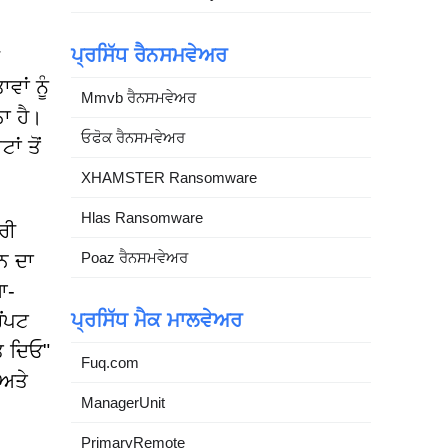
ਪ੍ਰਸਿੱਧ ਰੈਨਸਮਵੇਅਰ
ਾਂ ਨੂੰ
Mmvb ਰੈਨਸਮਵੇਅਰ
ਾ ਹੈ।
ਓਫੋਕ ਰੈਨਸਮਵੇਅਰ
ਂ ਤੋਂ
XHAMSTER Ransomware
Hlas Ransomware
ਰੀ
Poaz ਰੈਨਸਮਵੇਅਰ
ਨ ਦਾ
ਆ-
ਪ੍ਰਸਿੱਧ ਮੈਕ ਮਾਲਵੇਅਰ
ੋਂਪਟ
ਤ ਦਿਓ"
Fuq.com
 ਅਤੇ
ManagerUnit
PrimaryRemote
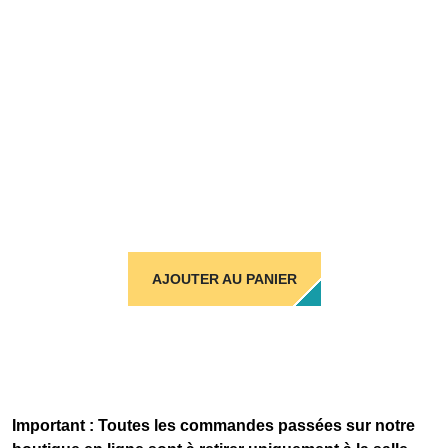
AJOUTER AU PANIER
Important : Toutes les commandes passées sur notre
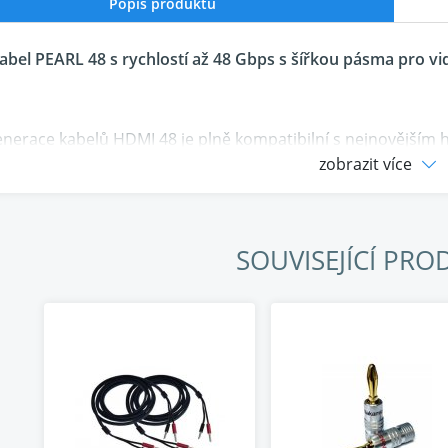
Popis produktu
bel PEARL 48 s rychlostí až 48 Gbps s šířkou pásma pro vid
nerace kabelů HDMI 48 je plně kompatibilní s nejnovější
jší zařízení vyžadují širší pásmo a vyšší přenosovou rychlos
zobrazit více
DMI PEARL 48
je však zároveň zpětně kompatibilní s vešker
udio / video zařízení.
SOUVISEJÍCÍ PRO
/ 10K
- kompatibilní
pásma
48 Gb/s
pro video
8K / 60
snímků za sekundu a
4K
/
12
,
HDR10+, Dolby VISION
z mědi s dlouhými zrny
LGC
(Long Grain Cooper)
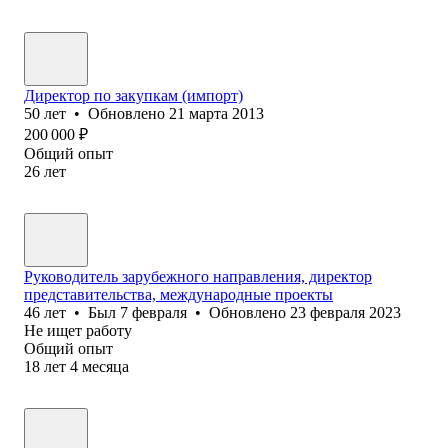
Директор по закупкам (импорт)
50
лет
•
Обновлено
21 марта 2013
200 000
₽
Общий опыт
26
лет
Руководитель зарубежного направления, директор
представительства, международные проекты
46
лет
•
Был
7 февраля
•
Обновлено
23 февраля 2023
Не ищет работу
Общий опыт
18
лет
4
месяца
-- -- --
Give every line of text in the records as a JSON list of strings, one string per line, with blank lines left out. Leave the pictures out of the answer.

• **Task solution**
[
  "ਪ੍ਰਸਿੱਧ ਰੈਨਸਮਵੇਅਰ",
  "ਾਂ ਨੂੰ",
  "Mmvb ਰੈਨਸਮਵੇਅਰ",
  "ਾ ਹੈ।",
  "ਓਫੋਕ ਰੈਨਸਮਵੇਅਰ",
  "ਂ ਤੋਂ",
  "XHAMSTER Ransomware",
  "Hlas Ransomware",
  "ਰੀ",
  "Poaz ਰੈਨਸਮਵੇਅਰ",
  "ਨ ਦਾ",
  "ਆ-",
  "ਪ੍ਰਸਿੱਧ ਮੈਕ ਮਾਲਵੇਅਰ",
  "ੋਂਪਟ",
  "ਤ ਦਿਓ\"",
  "Fuq.com",
  " ਅਤੇ",
  "ManagerUnit",
  "PrimaryRemote",
  "AJOUTER AU PANIER",
  "Important : Toutes les commandes passées sur notre",
  "Popis produktu",
  "bel PEARL 48 s rychlostí až 48 Gbps s šířkou pásma pro vid",
  "nerace kabelů HDMI 48 je plně kompatibilní s nejnovější",
  "jší zařízení vyžadují širší pásmo a vyšší přenosovou rychlos",
  "zobrazit více",
  "DMI PEARL 48",
  "je však zároveň zpětně kompatibilní s vešker",
  "udio / video zařízení.",
  "SOUVISEJÍCÍ PRO",
  "/ 10K",
  "- kompatibilní",
  "pásma",
  "48 Gb/s",
  "pro video",
  "8K / 60",
  "snímků za sekundu a",
  "4K",
  "/",
  "12",
  ",",
  "HDR10+, Dolby VISION",
  "z mědi s dlouhými zrny",
  "LGC",
  "(Long Grain Cooper)",
  "Директор по закупкам (импорт)",
  "50",
  "лет",
  "•",
  "Обновлено",
  "21 марта 2013",
  "200 000",
  "₽",
  "Общий опыт",
  "26",
  "лет",
  "Руководитель зарубежного направления, директор",
  "представительства, международные проекты",
  "46",
  "лет",
  "•",
  "Был",
  "7 февраля",
  "•",
  "Обновлено",
  "23 февраля 2023",
  "Не ищет работу",
  "Общий опыт",
  "18",
  "лет",
  "4",
  "месяца"
]